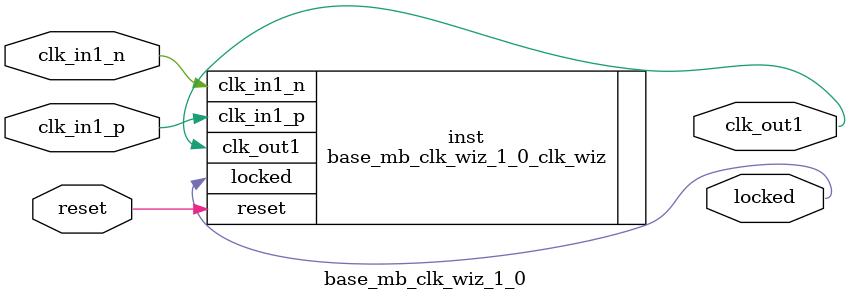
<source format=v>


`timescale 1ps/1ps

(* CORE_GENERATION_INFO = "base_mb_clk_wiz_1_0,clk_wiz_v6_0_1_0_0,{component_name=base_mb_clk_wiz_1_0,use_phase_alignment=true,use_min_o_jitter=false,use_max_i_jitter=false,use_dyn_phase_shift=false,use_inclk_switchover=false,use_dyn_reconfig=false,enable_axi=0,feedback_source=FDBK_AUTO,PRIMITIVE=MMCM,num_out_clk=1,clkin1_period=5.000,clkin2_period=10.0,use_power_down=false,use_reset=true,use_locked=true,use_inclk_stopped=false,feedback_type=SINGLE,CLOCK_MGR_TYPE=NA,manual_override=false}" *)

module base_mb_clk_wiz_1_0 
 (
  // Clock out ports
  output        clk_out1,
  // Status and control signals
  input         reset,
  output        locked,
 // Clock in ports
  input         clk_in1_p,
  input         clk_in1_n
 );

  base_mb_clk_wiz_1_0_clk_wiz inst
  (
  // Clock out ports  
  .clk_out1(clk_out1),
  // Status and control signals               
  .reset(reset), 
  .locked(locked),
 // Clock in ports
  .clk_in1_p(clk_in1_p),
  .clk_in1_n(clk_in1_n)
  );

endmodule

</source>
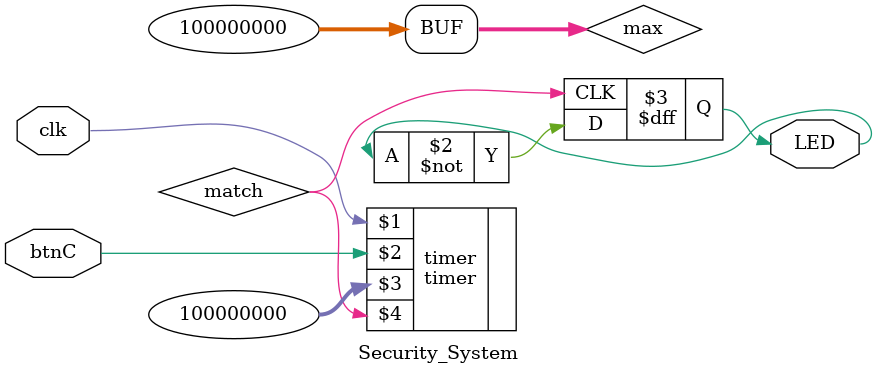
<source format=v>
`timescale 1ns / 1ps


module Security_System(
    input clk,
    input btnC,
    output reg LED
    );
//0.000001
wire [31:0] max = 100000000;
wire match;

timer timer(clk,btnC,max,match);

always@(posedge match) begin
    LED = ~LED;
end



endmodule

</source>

Exercise description: What is needed is an exact transcription of every entry, minus the pictures.

Exercise solution:
<source format=v>


`timescale 1ps/1ps

(* CORE_GENERATION_INFO = "base_mb_clk_wiz_1_0,clk_wiz_v6_0_1_0_0,{component_name=base_mb_clk_wiz_1_0,use_phase_alignment=true,use_min_o_jitter=false,use_max_i_jitter=false,use_dyn_phase_shift=false,use_inclk_switchover=false,use_dyn_reconfig=false,enable_axi=0,feedback_source=FDBK_AUTO,PRIMITIVE=MMCM,num_out_clk=1,clkin1_period=5.000,clkin2_period=10.0,use_power_down=false,use_reset=true,use_locked=true,use_inclk_stopped=false,feedback_type=SINGLE,CLOCK_MGR_TYPE=NA,manual_override=false}" *)

module base_mb_clk_wiz_1_0 
 (
  // Clock out ports
  output        clk_out1,
  // Status and control signals
  input         reset,
  output        locked,
 // Clock in ports
  input         clk_in1_p,
  input         clk_in1_n
 );

  base_mb_clk_wiz_1_0_clk_wiz inst
  (
  // Clock out ports  
  .clk_out1(clk_out1),
  // Status and control signals               
  .reset(reset), 
  .locked(locked),
 // Clock in ports
  .clk_in1_p(clk_in1_p),
  .clk_in1_n(clk_in1_n)
  );

endmodule

</source>
<source format=v>
`timescale 1ns / 1ps


module Security_System(
    input clk,
    input btnC,
    output reg LED
    );
//0.000001
wire [31:0] max = 100000000;
wire match;

timer timer(clk,btnC,max,match);

always@(posedge match) begin
    LED = ~LED;
end



endmodule

</source>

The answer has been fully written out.